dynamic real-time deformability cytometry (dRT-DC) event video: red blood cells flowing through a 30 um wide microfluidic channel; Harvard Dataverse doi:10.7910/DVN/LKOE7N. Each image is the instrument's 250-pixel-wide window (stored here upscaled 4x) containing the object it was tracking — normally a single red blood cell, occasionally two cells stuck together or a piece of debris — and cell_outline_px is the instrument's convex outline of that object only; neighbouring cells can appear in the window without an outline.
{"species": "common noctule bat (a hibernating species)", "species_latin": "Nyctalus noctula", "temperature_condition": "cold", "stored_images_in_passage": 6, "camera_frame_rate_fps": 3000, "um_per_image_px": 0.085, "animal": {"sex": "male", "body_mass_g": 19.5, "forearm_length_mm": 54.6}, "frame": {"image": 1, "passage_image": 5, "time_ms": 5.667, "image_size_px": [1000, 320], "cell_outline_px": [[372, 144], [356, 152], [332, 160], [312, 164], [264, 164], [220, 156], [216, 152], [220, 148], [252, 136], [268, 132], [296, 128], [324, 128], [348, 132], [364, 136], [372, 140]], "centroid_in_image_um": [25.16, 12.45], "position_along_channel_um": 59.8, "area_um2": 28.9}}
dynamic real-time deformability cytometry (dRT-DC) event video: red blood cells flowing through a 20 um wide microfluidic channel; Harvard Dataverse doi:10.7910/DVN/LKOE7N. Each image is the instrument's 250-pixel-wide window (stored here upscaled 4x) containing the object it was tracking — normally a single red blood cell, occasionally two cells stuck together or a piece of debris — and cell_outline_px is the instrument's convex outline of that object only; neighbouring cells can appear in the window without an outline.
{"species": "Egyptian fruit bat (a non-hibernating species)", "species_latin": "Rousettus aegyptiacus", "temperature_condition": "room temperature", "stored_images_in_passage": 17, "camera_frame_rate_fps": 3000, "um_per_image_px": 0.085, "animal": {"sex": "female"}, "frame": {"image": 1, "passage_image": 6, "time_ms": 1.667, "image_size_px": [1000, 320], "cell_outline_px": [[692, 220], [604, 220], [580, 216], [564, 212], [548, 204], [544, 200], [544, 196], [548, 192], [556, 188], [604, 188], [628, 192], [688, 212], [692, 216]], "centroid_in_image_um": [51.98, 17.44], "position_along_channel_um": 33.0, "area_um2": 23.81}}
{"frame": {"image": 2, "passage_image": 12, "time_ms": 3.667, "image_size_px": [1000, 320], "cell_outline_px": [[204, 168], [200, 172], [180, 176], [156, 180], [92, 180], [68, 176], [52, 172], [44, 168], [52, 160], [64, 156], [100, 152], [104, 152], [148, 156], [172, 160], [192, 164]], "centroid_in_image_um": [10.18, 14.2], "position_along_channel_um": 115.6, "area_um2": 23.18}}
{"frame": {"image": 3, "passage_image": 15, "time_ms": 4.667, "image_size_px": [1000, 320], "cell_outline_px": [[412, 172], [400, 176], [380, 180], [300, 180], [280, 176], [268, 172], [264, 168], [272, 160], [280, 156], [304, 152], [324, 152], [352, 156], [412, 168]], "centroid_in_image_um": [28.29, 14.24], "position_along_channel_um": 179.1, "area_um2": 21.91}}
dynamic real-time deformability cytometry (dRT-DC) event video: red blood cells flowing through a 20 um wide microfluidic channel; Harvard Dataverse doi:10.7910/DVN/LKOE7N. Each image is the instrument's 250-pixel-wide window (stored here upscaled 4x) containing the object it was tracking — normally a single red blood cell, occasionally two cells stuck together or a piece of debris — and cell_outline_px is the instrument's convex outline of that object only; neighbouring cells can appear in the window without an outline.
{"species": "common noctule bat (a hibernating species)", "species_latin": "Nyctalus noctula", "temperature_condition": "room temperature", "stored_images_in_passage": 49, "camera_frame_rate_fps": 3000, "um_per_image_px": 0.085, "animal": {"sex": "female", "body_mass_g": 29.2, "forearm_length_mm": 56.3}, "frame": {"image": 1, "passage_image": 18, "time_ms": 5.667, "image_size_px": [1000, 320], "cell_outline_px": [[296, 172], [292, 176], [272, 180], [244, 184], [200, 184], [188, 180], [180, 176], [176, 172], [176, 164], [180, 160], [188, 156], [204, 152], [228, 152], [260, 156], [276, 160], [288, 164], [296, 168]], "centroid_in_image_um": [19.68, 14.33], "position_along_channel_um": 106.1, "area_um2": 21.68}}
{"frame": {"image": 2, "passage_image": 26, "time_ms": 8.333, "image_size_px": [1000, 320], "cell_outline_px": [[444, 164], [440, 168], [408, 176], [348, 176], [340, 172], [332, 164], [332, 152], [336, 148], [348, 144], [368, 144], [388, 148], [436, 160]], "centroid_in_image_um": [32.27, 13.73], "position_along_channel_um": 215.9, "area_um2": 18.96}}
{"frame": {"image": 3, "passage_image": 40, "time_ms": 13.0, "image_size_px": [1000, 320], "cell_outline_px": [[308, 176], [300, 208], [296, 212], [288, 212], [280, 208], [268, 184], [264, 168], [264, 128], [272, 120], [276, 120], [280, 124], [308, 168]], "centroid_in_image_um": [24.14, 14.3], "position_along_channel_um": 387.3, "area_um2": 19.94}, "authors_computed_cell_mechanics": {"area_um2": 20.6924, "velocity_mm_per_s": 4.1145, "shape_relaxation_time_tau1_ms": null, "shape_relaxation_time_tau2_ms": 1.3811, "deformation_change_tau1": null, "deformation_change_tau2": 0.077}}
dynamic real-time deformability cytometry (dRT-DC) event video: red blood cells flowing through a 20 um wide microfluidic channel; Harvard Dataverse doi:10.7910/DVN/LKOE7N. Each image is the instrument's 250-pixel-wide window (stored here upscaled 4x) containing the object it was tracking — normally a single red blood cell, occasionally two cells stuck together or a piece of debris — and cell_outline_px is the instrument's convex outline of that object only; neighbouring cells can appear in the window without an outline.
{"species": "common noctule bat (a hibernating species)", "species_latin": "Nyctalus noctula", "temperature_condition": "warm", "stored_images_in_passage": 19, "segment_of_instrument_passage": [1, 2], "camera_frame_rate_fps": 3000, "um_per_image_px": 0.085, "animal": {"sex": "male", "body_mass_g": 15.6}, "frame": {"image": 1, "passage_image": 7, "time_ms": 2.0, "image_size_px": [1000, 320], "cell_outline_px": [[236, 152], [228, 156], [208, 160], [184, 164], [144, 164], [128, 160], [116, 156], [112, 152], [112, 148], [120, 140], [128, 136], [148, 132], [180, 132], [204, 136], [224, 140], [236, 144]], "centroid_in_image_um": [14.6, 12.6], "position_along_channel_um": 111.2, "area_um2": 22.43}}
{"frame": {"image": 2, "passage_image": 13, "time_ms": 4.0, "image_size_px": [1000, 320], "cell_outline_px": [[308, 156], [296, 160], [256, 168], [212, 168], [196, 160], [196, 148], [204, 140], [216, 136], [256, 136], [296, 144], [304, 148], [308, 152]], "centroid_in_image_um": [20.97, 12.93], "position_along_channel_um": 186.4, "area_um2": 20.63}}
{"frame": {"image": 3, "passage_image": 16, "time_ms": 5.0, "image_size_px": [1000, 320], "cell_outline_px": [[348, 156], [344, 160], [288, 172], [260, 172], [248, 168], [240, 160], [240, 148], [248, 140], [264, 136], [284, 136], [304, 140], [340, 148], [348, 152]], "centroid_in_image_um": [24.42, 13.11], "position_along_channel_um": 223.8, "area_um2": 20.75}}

* * * *

[Prompt]
Please set down the whole listing above without altering a single line.

[Exercise response]
dynamic real-time deformability cytometry (dRT-DC) event video: red blood cells flowing through a 30 um wide microfluidic channel; Harvard Dataverse doi:10.7910/DVN/LKOE7N. Each image is the instrument's 250-pixel-wide window (stored here upscaled 4x) containing the object it was tracking — normally a single red blood cell, occasionally two cells stuck together or a piece of debris — and cell_outline_px is the instrument's convex outline of that object only; neighbouring cells can appear in the window without an outline.
{"species": "common noctule bat (a hibernating species)", "species_latin": "Nyctalus noctula", "temperature_condition": "cold", "stored_images_in_passage": 6, "camera_frame_rate_fps": 3000, "um_per_image_px": 0.085, "animal": {"sex": "male", "body_mass_g": 19.5, "forearm_length_mm": 54.6}, "frame": {"image": 1, "passage_image": 5, "time_ms": 5.667, "image_size_px": [1000, 320], "cell_outline_px": [[372, 144], [356, 152], [332, 160], [312, 164], [264, 164], [220, 156], [216, 152], [220, 148], [252, 136], [268, 132], [296, 128], [324, 128], [348, 132], [364, 136], [372, 140]], "centroid_in_image_um": [25.16, 12.45], "position_along_channel_um": 59.8, "area_um2": 28.9}}
dynamic real-time deformability cytometry (dRT-DC) event video: red blood cells flowing through a 20 um wide microfluidic channel; Harvard Dataverse doi:10.7910/DVN/LKOE7N. Each image is the instrument's 250-pixel-wide window (stored here upscaled 4x) containing the object it was tracking — normally a single red blood cell, occasionally two cells stuck together or a piece of debris — and cell_outline_px is the instrument's convex outline of that object only; neighbouring cells can appear in the window without an outline.
{"species": "Egyptian fruit bat (a non-hibernating species)", "species_latin": "Rousettus aegyptiacus", "temperature_condition": "room temperature", "stored_images_in_passage": 17, "camera_frame_rate_fps": 3000, "um_per_image_px": 0.085, "animal": {"sex": "female"}, "frame": {"image": 1, "passage_image": 6, "time_ms": 1.667, "image_size_px": [1000, 320], "cell_outline_px": [[692, 220], [604, 220], [580, 216], [564, 212], [548, 204], [544, 200], [544, 196], [548, 192], [556, 188], [604, 188], [628, 192], [688, 212], [692, 216]], "centroid_in_image_um": [51.98, 17.44], "position_along_channel_um": 33.0, "area_um2": 23.81}}
{"frame": {"image": 2, "passage_image": 12, "time_ms": 3.667, "image_size_px": [1000, 320], "cell_outline_px": [[204, 168], [200, 172], [180, 176], [156, 180], [92, 180], [68, 176], [52, 172], [44, 168], [52, 160], [64, 156], [100, 152], [104, 152], [148, 156], [172, 160], [192, 164]], "centroid_in_image_um": [10.18, 14.2], "position_along_channel_um": 115.6, "area_um2": 23.18}}
{"frame": {"image": 3, "passage_image": 15, "time_ms": 4.667, "image_size_px": [1000, 320], "cell_outline_px": [[412, 172], [400, 176], [380, 180], [300, 180], [280, 176], [268, 172], [264, 168], [272, 160], [280, 156], [304, 152], [324, 152], [352, 156], [412, 168]], "centroid_in_image_um": [28.29, 14.24], "position_along_channel_um": 179.1, "area_um2": 21.91}}
dynamic real-time deformability cytometry (dRT-DC) event video: red blood cells flowing through a 20 um wide microfluidic channel; Harvard Dataverse doi:10.7910/DVN/LKOE7N. Each image is the instrument's 250-pixel-wide window (stored here upscaled 4x) containing the object it was tracking — normally a single red blood cell, occasionally two cells stuck together or a piece of debris — and cell_outline_px is the instrument's convex outline of that object only; neighbouring cells can appear in the window without an outline.
{"species": "common noctule bat (a hibernating species)", "species_latin": "Nyctalus noctula", "temperature_condition": "room temperature", "stored_images_in_passage": 49, "camera_frame_rate_fps": 3000, "um_per_image_px": 0.085, "animal": {"sex": "female", "body_mass_g": 29.2, "forearm_length_mm": 56.3}, "frame": {"image": 1, "passage_image": 18, "time_ms": 5.667, "image_size_px": [1000, 320], "cell_outline_px": [[296, 172], [292, 176], [272, 180], [244, 184], [200, 184], [188, 180], [180, 176], [176, 172], [176, 164], [180, 160], [188, 156], [204, 152], [228, 152], [260, 156], [276, 160], [288, 164], [296, 168]], "centroid_in_image_um": [19.68, 14.33], "position_along_channel_um": 106.1, "area_um2": 21.68}}
{"frame": {"image": 2, "passage_image": 26, "time_ms": 8.333, "image_size_px": [1000, 320], "cell_outline_px": [[444, 164], [440, 168], [408, 176], [348, 176], [340, 172], [332, 164], [332, 152], [336, 148], [348, 144], [368, 144], [388, 148], [436, 160]], "centroid_in_image_um": [32.27, 13.73], "position_along_channel_um": 215.9, "area_um2": 18.96}}
{"frame": {"image": 3, "passage_image": 40, "time_ms": 13.0, "image_size_px": [1000, 320], "cell_outline_px": [[308, 176], [300, 208], [296, 212], [288, 212], [280, 208], [268, 184], [264, 168], [264, 128], [272, 120], [276, 120], [280, 124], [308, 168]], "centroid_in_image_um": [24.14, 14.3], "position_along_channel_um": 387.3, "area_um2": 19.94}, "authors_computed_cell_mechanics": {"area_um2": 20.6924, "velocity_mm_per_s": 4.1145, "shape_relaxation_time_tau1_ms": null, "shape_relaxation_time_tau2_ms": 1.3811, "deformation_change_tau1": null, "deformation_change_tau2": 0.077}}
dynamic real-time deformability cytometry (dRT-DC) event video: red blood cells flowing through a 20 um wide microfluidic channel; Harvard Dataverse doi:10.7910/DVN/LKOE7N. Each image is the instrument's 250-pixel-wide window (stored here upscaled 4x) containing the object it was tracking — normally a single red blood cell, occasionally two cells stuck together or a piece of debris — and cell_outline_px is the instrument's convex outline of that object only; neighbouring cells can appear in the window without an outline.
{"species": "common noctule bat (a hibernating species)", "species_latin": "Nyctalus noctula", "temperature_condition": "warm", "stored_images_in_passage": 19, "segment_of_instrument_passage": [1, 2], "camera_frame_rate_fps": 3000, "um_per_image_px": 0.085, "animal": {"sex": "male", "body_mass_g": 15.6}, "frame": {"image": 1, "passage_image": 7, "time_ms": 2.0, "image_size_px": [1000, 320], "cell_outline_px": [[236, 152], [228, 156], [208, 160], [184, 164], [144, 164], [128, 160], [116, 156], [112, 152], [112, 148], [120, 140], [128, 136], [148, 132], [180, 132], [204, 136], [224, 140], [236, 144]], "centroid_in_image_um": [14.6, 12.6], "position_along_channel_um": 111.2, "area_um2": 22.43}}
{"frame": {"image": 2, "passage_image": 13, "time_ms": 4.0, "image_size_px": [1000, 320], "cell_outline_px": [[308, 156], [296, 160], [256, 168], [212, 168], [196, 160], [196, 148], [204, 140], [216, 136], [256, 136], [296, 144], [304, 148], [308, 152]], "centroid_in_image_um": [20.97, 12.93], "position_along_channel_um": 186.4, "area_um2": 20.63}}
{"frame": {"image": 3, "passage_image": 16, "time_ms": 5.0, "image_size_px": [1000, 320], "cell_outline_px": [[348, 156], [344, 160], [288, 172], [260, 172], [248, 168], [240, 160], [240, 148], [248, 140], [264, 136], [284, 136], [304, 140], [340, 148], [348, 152]], "centroid_in_image_um": [24.42, 13.11], "position_along_channel_um": 223.8, "area_um2": 20.75}}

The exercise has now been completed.